Telavi via Gremi, Nekresi en Alaverdi, Sighnaghi, Tiblisi, Gudauri (via mtskheta kazbegi), Sadakhlo (+border crossing Armenia) + Zhdanovakanti, Vardzia (grotten), Bakuriani, Kutaisi, Batumi
Telavi via Gremi, Nekresi en Alaverdi, Davit Monestry via Sighnaghi,
Sadakhlo (+border crossing Armenia) + Tiblisi, Bakuriani, Vardzia, Kutaisi, Mestia, Batumi (border crossing)
Border crossing, Telavi, and Davit Gareja monastery
Border crossing into Georgia
Entering Georgia was almost pleasant and took less then 5 minutes. No visa, no payments, no carnet, etc. They did check the car and it was for the first time that they asked what the ‘sealed compartment’ under the truck was…our long range dieseltank.

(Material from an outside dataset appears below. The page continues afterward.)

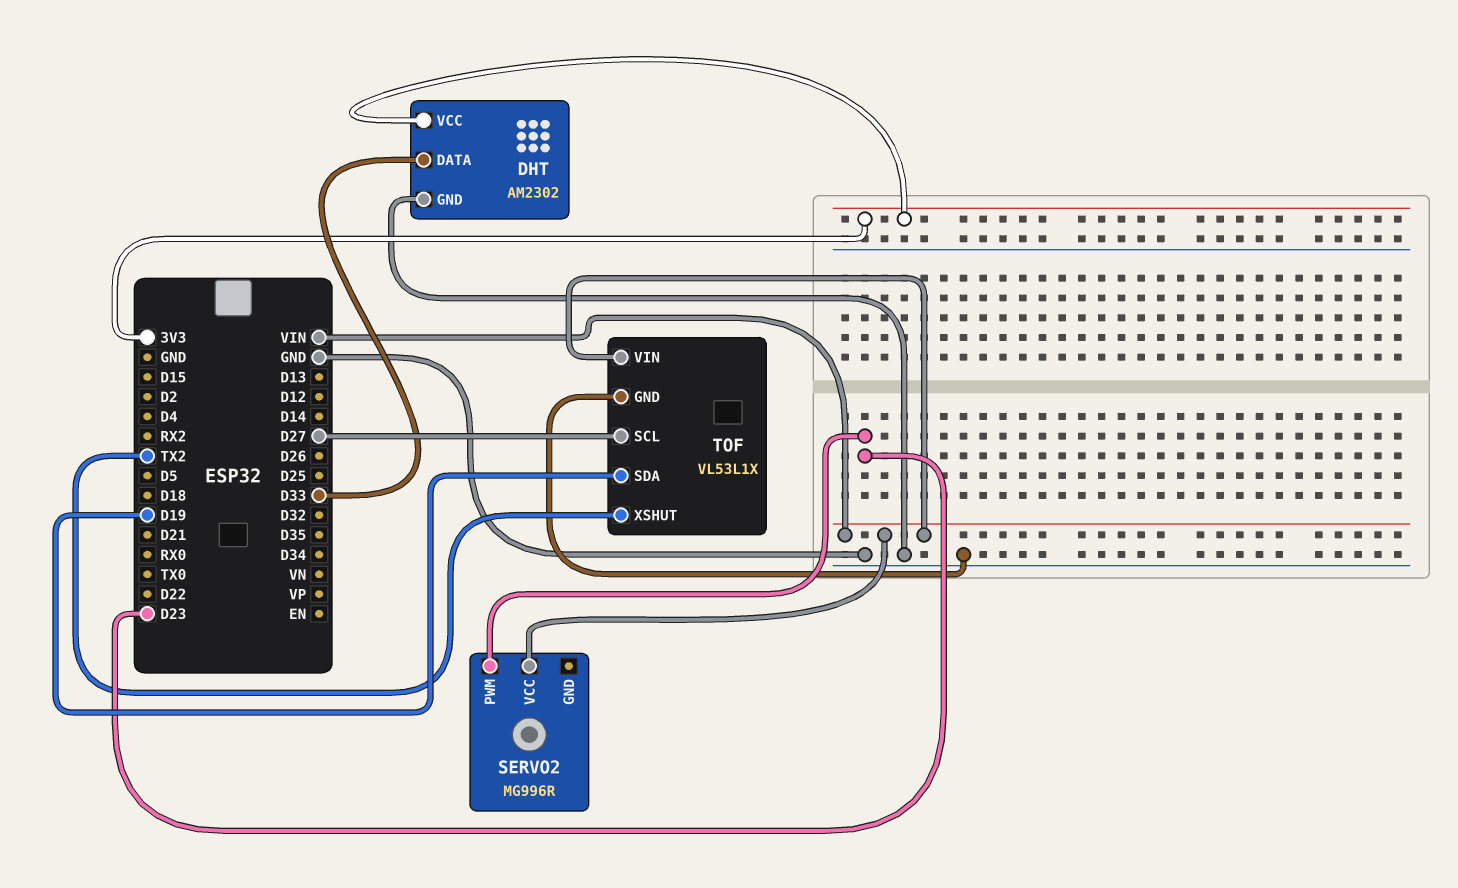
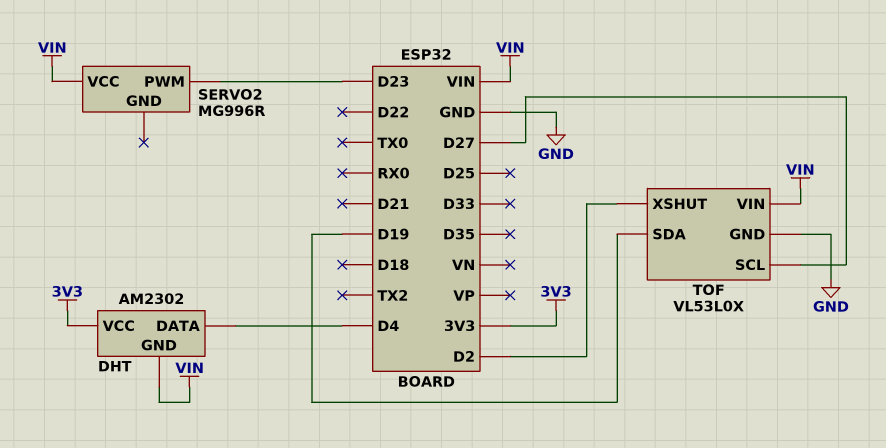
DHT pin DATA: D33 -> D4
DHT pin GND: GND -> VIN
TOF: VL53L1X -> VL53L0X
TOF pin XSHUT: TX2 -> D2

After buying lunch at the first bakery, we continued through the vineyards following the base of the Caucasus mountain range towards the first main attraction; Nekreski monastery. The monastery lies high into the mountains with a steep climb or shuttle bus. The shuttle bus had just left and the next meant waiting 25 minutes… As we wanted to end the day with a wine tasting, we did not have too much time to waste. We made a picture of the complex from below and drove onto Ananuri Castle. This beautiful stronghold lies right next to the road on the small peak.
From the castle we continued towards Schuchmann wines estate close to Telavi. MapsMe provided us with an interesting shortcut through the grain fields and vineyards via a road that had seen better days witnessing the deep potholes filled with water after the passed days of rain. As we entered the parking the first thing we noticed were two other overland trucks… We immediately clicked with Pete and Jen from the UK, who had done their tour and were now enjoying their wine tasting…
After our short tour through the winery that makes about 25 types of wines European style as well as traditional, using large underground ceramic bowls for fermentation, we started our wine tasting. Halfway through, we sat down with Pete and Jen and a very enjoyable evening with lot’s of stories and wine began. Luckily we had been allowed to camp on the premises that night.
The following morning, we started a bit slow (again sharing stories with Pete and Jen and doing some things around the car. We again had a battery problem, which luckily turned out to be just a loose wire and Pete borrowed our drill (never leave home without it J). After saying goodbye, we drove via Alaverdi Cathedral towards Signagi, a village in the middle of the wine region surrounded by a huge stone wall. In other words, a perfect stop for lunch and a little stroll through the old city.
After lunch we followed the mountain range towards the half-desert slopes of Mount Gareja towards the Azerbaijan border. The complex includes hundreds of cells, churches, chapels, refectories and living quarters hollowed out of the rocks. It was our idea to stay the night close to the Monastery, but did not fancy staying on the parking and decided to make our way towards Tbilisi. The road had not been great going towards the Monastery, but got seriously worse towards Tbilisi… The dirt road had become a mud road and the rain of the passed days made it an interesting experience. After about half an hour, we found a small road that could bring us out of sight of the main road as well as a Dutch campervan next to the road. Stopping next to the campervan, a ‘good evening’ was all it took, to decide to park next to Richard, Petra and their three kids for the night. It was another pleasant evening with good stories and nice wine.